Document extract —
+===+

Jarvas Foster, the manager in question, allegedly stole 11 pairs of Nike and Jordan Brand sneakers before his arrest, according to the Charlotte-Mecklenburg Police Department (CMPD). Police believe Foster had at least one accomplice, although no other suspects have been identified.
The charges came after an investigation from local Charlotte news affiliate WSOC-TV looked into complaints around LaserShip. Reporter Jason Stoogenke began the investigation in September after customers told him they ordered products that never showed up.
Most of the complaints involved missing Nike sneakers.
More than 40 customers complained to Stoogenke about LaserShip—28 of whom said they ordered special Nikes. Many told Stoogenke they ordered more expensive Nike sneakers and spent between $100 to $250 on their orders.
Although he was charged, Foster could represent just the tip of the iceberg. In the past 12 months alone, LaserShip was the subject of 1,902 complaints ranging from orders not delivered to delayed shipping issues, according to the Better Business Bureau.
Some shoppers said tracking details showed their shoes made it to the LaserShip warehouse but not to them.
Simion Hollins told Stoogenke he ordered four pairs of shoes through LaserShip and none showed up, though Nike refunded the roughly $800 he paid at about $200 per pair.
“That’s extremely frustrating, not getting [your items],” Hollins told WSOC-TV. “But what’s more frustrating is expecting not to get it. That’s a whole new different type of a frustration.”
Awareness of the issue goes back to 2020 at least. In December that year, a petition was started in the hope of getting Nike to stop shipping through LaserShip’s last-mile delivery service. The petition cited instances of packages that never arrived at their leasing office, despite LaserShip marking the product as “delivered.”
The two pairs of shoes in that case that were presumed stolen were a pair of Air Jordan 1 Retro High OG J Balvin sneakers, as well as a pair of Nike Dunk High “Varsity Maize” sneakers. According to Morris Jones, who started the petition, the sneakers’ combined estimated resale value exceeded $1,000.
“Why does Nike continue to do business with such a terrible and dishonest company?” Jones wrote in the petition. “Why should we all be affected negatively because Nike has chosen to go the cheaper route when it comes to shipping our shoes that we pay hundreds of dollars for? How is it that LaserShip employees can walk free after stealing what we paid for? Let’s put an end to this dishonesty of LaserShip!!!”
In March this year, Stoogenke asked LaserShip specifically about Nikes. At the time, the company said it took “allegations of theft very seriously. If reported, these allegations are investigated and handled on a case-by-case basis,” he said.

+===+

(Entries drawn from a collection)
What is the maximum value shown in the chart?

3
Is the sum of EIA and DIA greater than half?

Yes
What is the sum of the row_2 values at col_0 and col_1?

+===+

Tasks to carry out —
- a) Change every "sneakers" to "shoes" in the part of the LaserShip sneaker-theft article starting at "Jarvas Foster, the" and ending at "never showed up.".
- b) Write what comes next in the article on missing Nike deliveries through LaserShip, beginning right after its final sentence.

Responses for each task —
- a)
Jarvas Foster, the manager in question, allegedly stole 11 pairs of Nike and Jordan Brand shoes before his arrest, according to the Charlotte-Mecklenburg Police Department (CMPD). Police believe Foster had at least one accomplice, although no other suspects have been identified.
The charges came after an investigation from local Charlotte news affiliate WSOC-TV looked into complaints around LaserShip. Reporter Jason Stoogenke began the investigation in September after customers told him they ordered products that never showed up.

- b)
According to court documents, the CMPD said LaserShip launched its own internal investigation and concluded a worker was stealing. Police said the company has video from two different sources to confirm the theft.
Foster’s trial date has yet to be set.
Nike’s high athletic fashion status has made its sneakers a prime target for retail thieves. On June 4, two men stole 10 pairs of Nikes from a Memphis boutique. Memphis police charged one of the suspects, Jernell Bonds, with attempted first-degree murder.
That was just one incident in the string of Nike-related robberies in Memphis alone. In April, nine suspects stole Nike shoes from an unattended railroad boxcar near the footwear giant’s local distribution center nearby. Three men arrested in connection with the crime were charged with burglary, theft of property ranging from $60,000 to $250,000 and evading arrest.
And in December 2021, thieves stole from multiple Memphis-area Hibbett Sports and City Gear stores as well as a DHL warehouse. A warehouse employee behind the DHL theft stole up to $60,000 worth of Nike products.
In Los Angeles, a suspect was arrested on suspicion of partaking in a robbery at a Nike store in April, as well as other “smash-and-grab” style retail thefts in the two months prior to his arrest. At the time of his arrest on April 13, suspect Julian Gutierrez had several thousand dollars’ worth of new clothing in his vehicle. Losses from the Nike store amounted to approximately $150,000.
Detectives believed Gutierrez committed his crimes as part of a larger crew of thieves and used juveniles to assist in committing the robberies. At least one male juvenile was taken into custody related to the Nike Store thefts and was suspected in many others.